Why won't everyone else just get on board already?
Depends how the mood takes me. I might back you to the hilt or argue relentlessly. Subject irrelevant. In my uni Debating Society I won the award for Best Arguer in Bad Faith two years running. (In the third year someone spread a malicious rumour I believed in the PoV I'd expressed).
 

Left Coast

This Is Water
Staff member
Premium Member
Depends how the mood takes me. I might back you to the hilt or argue relentlessly. Subject irrelevant. In my uni Debating Society I won the award for Best Arguer in Bad Faith two years running. (In the third year someone spread a malicious rumour I believed in the PoV I'd expressed).

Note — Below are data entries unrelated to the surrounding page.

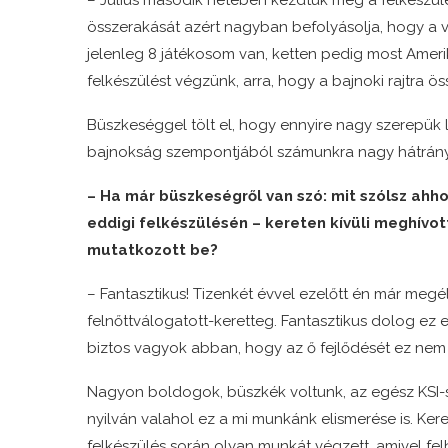
– Július második hetében kezdtük meg a felkészülés
összerakását azért nagyban befolyásolja, hogy a 
jelenleg 8 játékosom van, ketten pedig most Amer
felkészülést végzünk, arra, hogy a bajnoki rajtra 
Büszkeséggel tölt el, hogy ennyire nagy szerepük
bajnokság szempontjából számunkra nagy hátrány,
– Ha már büszkeségről van szó: mit szólsz ahh
eddigi felkészülésén – kereten kívüli meghívott
mutatkozott be?
– Fantasztikus! Tizenkét évvel ezelőtt én már meg
felnőttválogatott-keretteg. Fantasztikus dolog ez e
biztos vagyok abban, hogy az ő fejlődését ez nem f
Nagyon boldogok, büszkék voltunk, az egész KSI-s
nyilván valahol ez a mi munkánk elismerése is. Keret
felkészülés során olyan munkát végzett, amivel fel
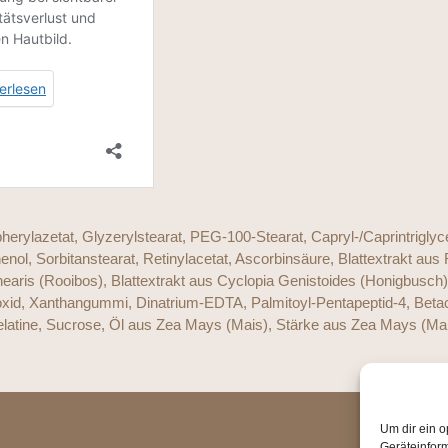
erylazetat, Glyzerylstearat, PEG-100-Stearat, Capryl-/Caprintriglyce
enol, Sorbitanstearat, Retinylacetat, Ascorbinsäure, Blattextrakt aus
 Linearis (Rooibos), Blattextrakt aus Cyclopia Genistoides (Honigbu
id, Xanthangummi, Dinatrium-EDTA, Palmitoyl-Pentapeptid-4, Betacar
elatine, Sucrose, Öl aus Zea Mays (Mais), Stärke aus Zea Mays (Mai
Um dir ein o
Geräteinfor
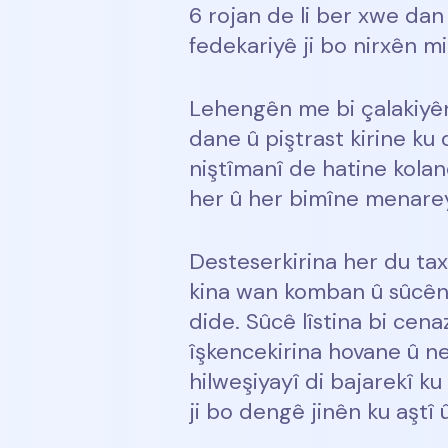
6 rojan de li ber xwe da
fedekariyê ji bo nirxên m
Lehengên me bi çalakiyên
dane û piştrast kirine ku
niştîmanî de hatine kolan
her û her bimîne menareya
Desteserkirina her du tax
kina wan komban û sûcên ku 
dide. Sûcê lîstina bi cen
îşkencekirina hovane û ne
hilweşiyayî di bajarekî ku 
ji bo dengê jinên ku aştî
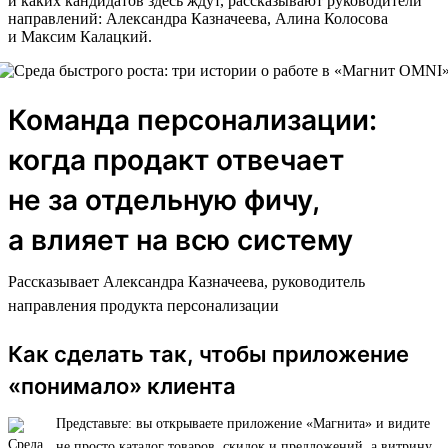
и каких кандидатов здесь ждут, рассказывают руководители
направлений: Александра Казначеева, Алина Колосова
и Максим Калацкий.
Команда персонализации:
когда продакт отвечает
не за отдельную фичу,
а влияет на всю систему
Рассказывает Александра Казначеева, руководитель
направления продукта персонализации
Как сделать так, чтобы приложение
«понимало» клиента
Представьте: вы открываете приложение «Магнита» и видите
не просто каталог товаров, скидок и предложений, а витрину,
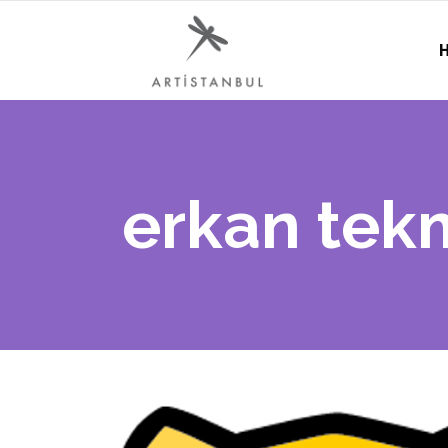
H
erkan tek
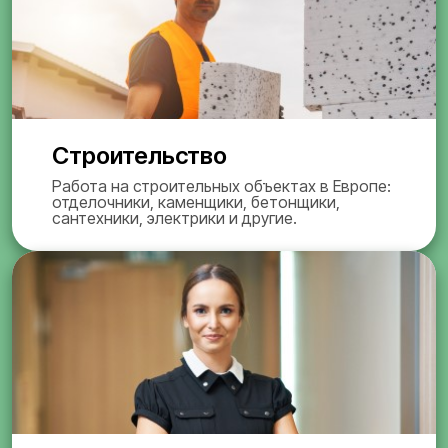
Строительство
Работа на строительных объектах в Европе:
отделочники, каменщики, бетонщики,
сантехники, электрики и другие.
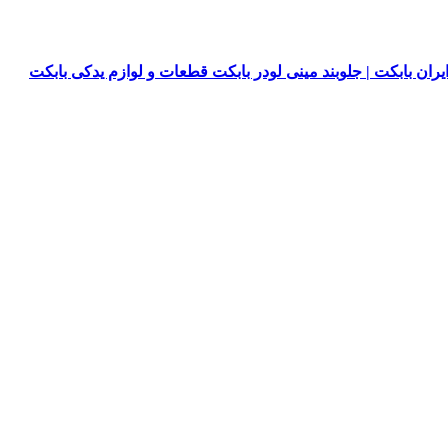
یران بابکت | جلوبند مینی لودر بابکت قطعات و لوازم یدکی بابکت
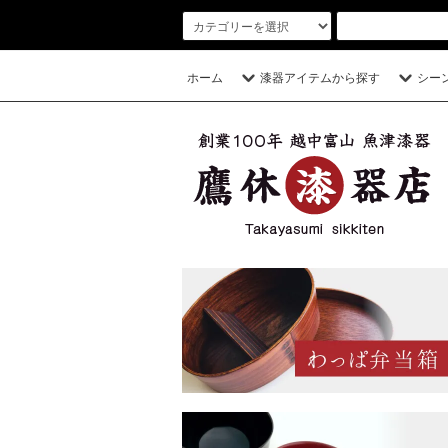
ホーム
漆器アイテムから探す
シー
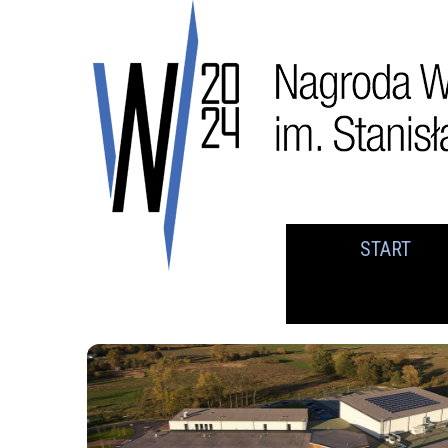
START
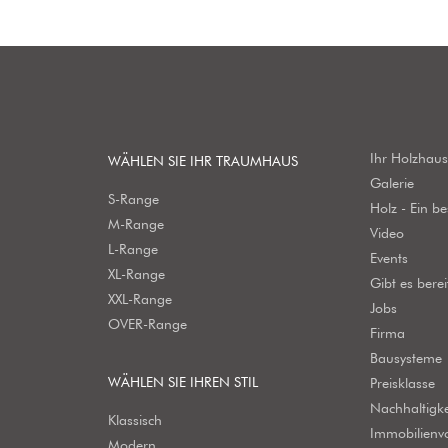
Ihr Holzhau
WÄHLEN SIE IHR TRAUMHAUS
Galerie
S-Range
Holz - Ein b
M-Range
Video
L-Range
Events
XL-Range
Gibt es bere
XXL-Range
Jobs
OVER-Range
Firma
Bausysteme
WÄHLEN SIE IHREN STIL
Preisklasse
Nachhaltigke
Klassisch
Immobilienv
Modern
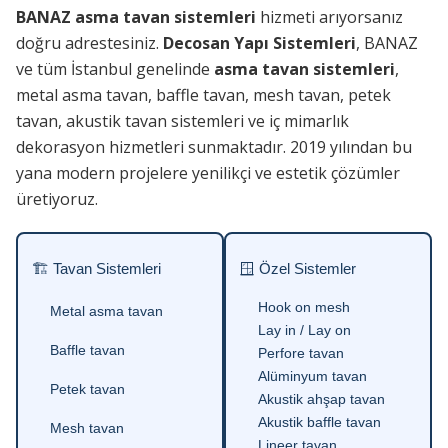
BANAZ asma tavan sistemleri
hizmeti arıyorsanız
doğru adrestesiniz.
Decosan Yapı Sistemleri
, BANAZ
ve tüm İstanbul genelinde
asma tavan sistemleri
,
metal asma tavan, baffle tavan, mesh tavan, petek
tavan, akustik tavan sistemleri ve iç mimarlık
dekorasyon hizmetleri sunmaktadır. 2019 yılından bu
yana modern projelere yenilikçi ve estetik çözümler
üretiyoruz.
🏗 Tavan Sistemleri
🪟 Özel Sistemler
Hook on mesh
Metal asma tavan
Lay in / Lay on
Baffle tavan
Perfore tavan
Alüminyum tavan
Petek tavan
Akustik ahşap tavan
Akustik baffle tavan
Mesh tavan
Lineer tavan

I had a friend like that in high school and college. I once told him, "You could make a convincing argument against gravity if you wanted." He grinned and said, "Thank you."

I hate you people. :tongueclosed::kissingheart:

(only teasing I love you :grinning:)
 

Secret Chief

nirvana is samsara
I had a friend like that in high school and college. I once told him, "You could make a convincing argument against gravity if you wanted." He grinned and said, "Thank you."

I hate you people. :tongueclosed::kissingheart:

(only teasing I love you :grinning:)
I love you too. Sorry, doing it again.